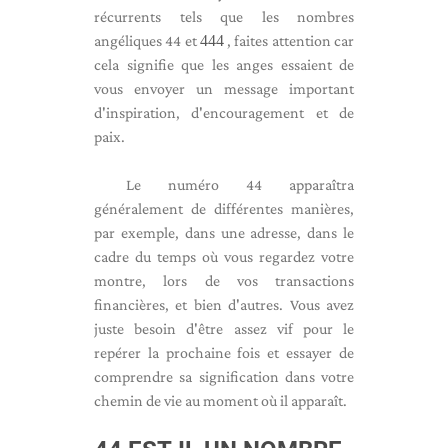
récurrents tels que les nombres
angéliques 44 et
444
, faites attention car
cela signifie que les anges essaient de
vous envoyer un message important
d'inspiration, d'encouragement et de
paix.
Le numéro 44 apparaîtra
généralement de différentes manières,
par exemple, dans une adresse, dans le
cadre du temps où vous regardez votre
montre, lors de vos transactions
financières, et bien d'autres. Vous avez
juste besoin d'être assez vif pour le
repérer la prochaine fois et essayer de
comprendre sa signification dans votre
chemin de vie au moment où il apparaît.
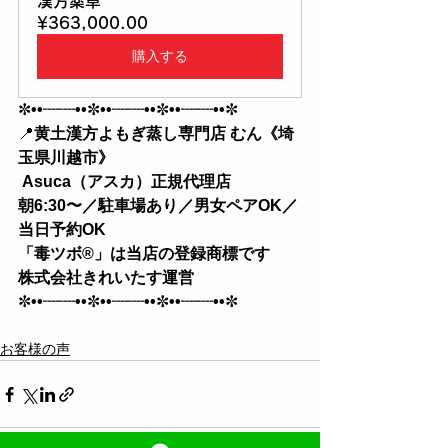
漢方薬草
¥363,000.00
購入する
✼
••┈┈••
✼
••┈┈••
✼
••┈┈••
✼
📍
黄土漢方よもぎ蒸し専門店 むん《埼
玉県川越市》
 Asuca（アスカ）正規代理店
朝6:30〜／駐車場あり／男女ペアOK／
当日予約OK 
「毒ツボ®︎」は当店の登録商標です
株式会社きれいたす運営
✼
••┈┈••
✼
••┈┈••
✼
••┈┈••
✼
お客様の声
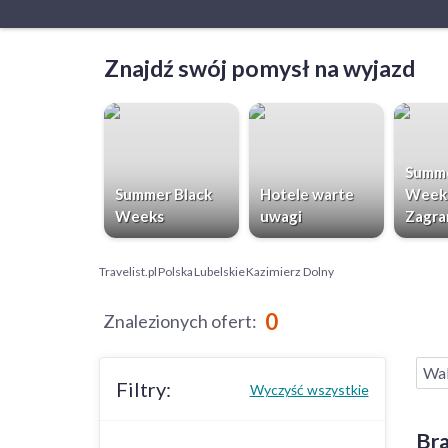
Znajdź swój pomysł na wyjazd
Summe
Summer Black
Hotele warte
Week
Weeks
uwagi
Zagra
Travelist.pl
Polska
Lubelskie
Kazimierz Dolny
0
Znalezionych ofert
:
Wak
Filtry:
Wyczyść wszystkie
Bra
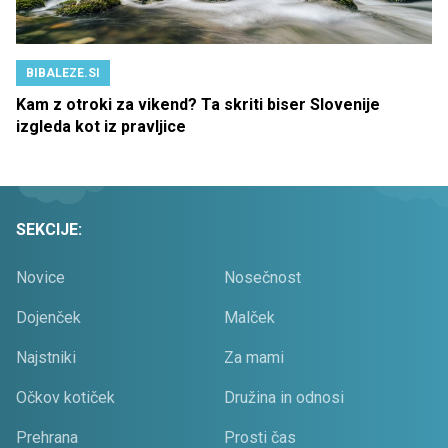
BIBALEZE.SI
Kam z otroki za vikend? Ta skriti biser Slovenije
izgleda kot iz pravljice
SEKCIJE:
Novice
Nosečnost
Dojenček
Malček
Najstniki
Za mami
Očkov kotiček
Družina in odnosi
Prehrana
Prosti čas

Activity: Copy the text of the records word for word, starting at the line with "Znajdź swój pomysł na wyjazd" and continuing through the end of the records. Leave out the pictures.

Solution to this exercise:
Znajdź swój pomysł na wyjazd
Summe
Summer Black
Hotele warte
Week
Weeks
uwagi
Zagra
Travelist.pl
Polska
Lubelskie
Kazimierz Dolny
0
Znalezionych ofert
:
Wak
Filtry:
Wyczyść wszystkie
Bra
BIBALEZE.SI
Kam z otroki za vikend? Ta skriti biser Slovenije
izgleda kot iz pravljice
SEKCIJE:
Novice
Nosečnost
Dojenček
Malček
Najstniki
Za mami
Očkov kotiček
Družina in odnosi
Prehrana
Prosti čas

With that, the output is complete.